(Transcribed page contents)
__________

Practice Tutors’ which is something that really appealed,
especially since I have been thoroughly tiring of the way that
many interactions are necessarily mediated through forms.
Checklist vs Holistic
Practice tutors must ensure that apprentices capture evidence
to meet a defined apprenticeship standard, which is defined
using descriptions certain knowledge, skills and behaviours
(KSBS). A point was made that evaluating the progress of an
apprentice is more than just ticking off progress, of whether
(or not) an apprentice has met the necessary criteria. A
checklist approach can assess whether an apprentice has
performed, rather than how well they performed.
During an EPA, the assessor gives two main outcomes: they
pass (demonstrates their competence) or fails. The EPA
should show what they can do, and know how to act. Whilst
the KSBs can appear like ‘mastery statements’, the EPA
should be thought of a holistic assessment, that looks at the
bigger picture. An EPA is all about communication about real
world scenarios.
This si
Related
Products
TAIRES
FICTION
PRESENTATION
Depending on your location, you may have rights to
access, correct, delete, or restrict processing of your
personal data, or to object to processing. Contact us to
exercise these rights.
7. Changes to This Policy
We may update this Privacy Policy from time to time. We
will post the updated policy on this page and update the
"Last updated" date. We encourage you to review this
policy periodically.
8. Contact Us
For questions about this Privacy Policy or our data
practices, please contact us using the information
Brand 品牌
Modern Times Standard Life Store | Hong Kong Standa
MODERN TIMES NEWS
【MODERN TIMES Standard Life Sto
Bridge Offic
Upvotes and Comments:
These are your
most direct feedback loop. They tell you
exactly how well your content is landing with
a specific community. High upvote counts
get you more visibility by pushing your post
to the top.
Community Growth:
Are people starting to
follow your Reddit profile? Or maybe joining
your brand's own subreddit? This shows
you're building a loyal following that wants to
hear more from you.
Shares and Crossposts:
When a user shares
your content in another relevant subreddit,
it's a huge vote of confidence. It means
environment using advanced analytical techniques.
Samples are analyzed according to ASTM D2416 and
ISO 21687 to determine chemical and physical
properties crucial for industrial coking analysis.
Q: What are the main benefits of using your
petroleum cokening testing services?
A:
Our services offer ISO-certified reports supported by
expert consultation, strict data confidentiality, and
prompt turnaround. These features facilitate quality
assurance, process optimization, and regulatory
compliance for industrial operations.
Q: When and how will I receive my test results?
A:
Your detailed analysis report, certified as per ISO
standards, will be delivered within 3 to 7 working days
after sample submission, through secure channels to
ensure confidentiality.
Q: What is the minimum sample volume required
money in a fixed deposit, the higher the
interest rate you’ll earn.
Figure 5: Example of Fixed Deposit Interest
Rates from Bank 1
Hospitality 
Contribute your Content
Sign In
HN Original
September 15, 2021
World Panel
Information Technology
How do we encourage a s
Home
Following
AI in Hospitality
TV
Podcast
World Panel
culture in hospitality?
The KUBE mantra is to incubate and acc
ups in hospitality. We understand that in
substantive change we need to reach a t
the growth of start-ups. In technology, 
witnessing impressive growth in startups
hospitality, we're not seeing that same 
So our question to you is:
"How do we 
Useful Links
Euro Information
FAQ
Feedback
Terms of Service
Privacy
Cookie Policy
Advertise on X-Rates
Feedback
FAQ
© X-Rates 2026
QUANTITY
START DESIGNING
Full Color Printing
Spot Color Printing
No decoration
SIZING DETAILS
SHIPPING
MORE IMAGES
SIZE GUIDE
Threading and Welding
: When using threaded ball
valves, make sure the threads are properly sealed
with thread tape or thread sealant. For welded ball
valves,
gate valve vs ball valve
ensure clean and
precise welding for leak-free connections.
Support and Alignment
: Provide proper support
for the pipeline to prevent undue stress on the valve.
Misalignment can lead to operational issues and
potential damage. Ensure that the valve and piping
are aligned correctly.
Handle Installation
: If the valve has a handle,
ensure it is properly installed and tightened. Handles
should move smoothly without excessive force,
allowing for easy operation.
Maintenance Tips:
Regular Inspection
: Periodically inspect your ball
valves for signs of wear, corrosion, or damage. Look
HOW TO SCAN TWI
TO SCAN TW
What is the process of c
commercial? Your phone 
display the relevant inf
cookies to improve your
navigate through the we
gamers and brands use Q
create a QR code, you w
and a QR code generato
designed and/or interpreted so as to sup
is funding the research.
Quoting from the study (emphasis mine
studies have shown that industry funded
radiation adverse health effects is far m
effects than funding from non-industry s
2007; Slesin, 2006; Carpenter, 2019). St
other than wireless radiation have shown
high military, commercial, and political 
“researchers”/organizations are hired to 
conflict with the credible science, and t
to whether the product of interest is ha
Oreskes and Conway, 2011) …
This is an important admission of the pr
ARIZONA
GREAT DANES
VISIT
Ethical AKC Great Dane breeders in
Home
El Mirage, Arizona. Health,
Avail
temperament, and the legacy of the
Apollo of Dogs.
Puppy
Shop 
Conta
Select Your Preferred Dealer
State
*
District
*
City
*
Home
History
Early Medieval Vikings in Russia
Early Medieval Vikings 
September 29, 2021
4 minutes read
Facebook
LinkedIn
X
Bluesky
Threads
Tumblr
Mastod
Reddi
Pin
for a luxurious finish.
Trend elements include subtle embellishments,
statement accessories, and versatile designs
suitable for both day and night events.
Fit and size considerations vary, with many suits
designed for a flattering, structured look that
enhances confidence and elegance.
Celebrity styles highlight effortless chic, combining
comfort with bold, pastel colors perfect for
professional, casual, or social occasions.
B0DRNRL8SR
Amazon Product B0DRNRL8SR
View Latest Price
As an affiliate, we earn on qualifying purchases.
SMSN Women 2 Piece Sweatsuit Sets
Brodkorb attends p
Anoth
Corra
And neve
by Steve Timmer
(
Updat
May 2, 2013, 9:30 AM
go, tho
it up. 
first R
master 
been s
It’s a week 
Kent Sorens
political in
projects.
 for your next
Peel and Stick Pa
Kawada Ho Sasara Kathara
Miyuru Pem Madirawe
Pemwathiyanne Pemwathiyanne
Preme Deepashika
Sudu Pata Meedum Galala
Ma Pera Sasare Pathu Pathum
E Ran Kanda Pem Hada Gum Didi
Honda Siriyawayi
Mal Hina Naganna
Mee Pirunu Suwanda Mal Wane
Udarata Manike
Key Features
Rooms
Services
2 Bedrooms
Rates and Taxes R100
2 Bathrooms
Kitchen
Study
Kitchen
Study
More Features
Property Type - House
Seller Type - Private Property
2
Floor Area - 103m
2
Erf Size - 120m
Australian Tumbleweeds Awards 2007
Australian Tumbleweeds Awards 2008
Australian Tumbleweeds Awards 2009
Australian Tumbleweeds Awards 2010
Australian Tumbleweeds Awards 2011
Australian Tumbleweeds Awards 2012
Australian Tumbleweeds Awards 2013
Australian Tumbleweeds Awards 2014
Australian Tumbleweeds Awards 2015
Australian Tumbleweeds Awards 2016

__________

* Task details *
Using the entries above, repeat only the lines from the one containing "exactly how well your content is landing with" through the one containing "you're building a", end lines included.

* The completed task *
exactly how well your content is landing with
a specific community. High upvote counts
get you more visibility by pushing your post
to the top.
Community Growth:
Are people starting to
follow your Reddit profile? Or maybe joining
your brand's own subreddit? This shows
you're building a loyal following that wants to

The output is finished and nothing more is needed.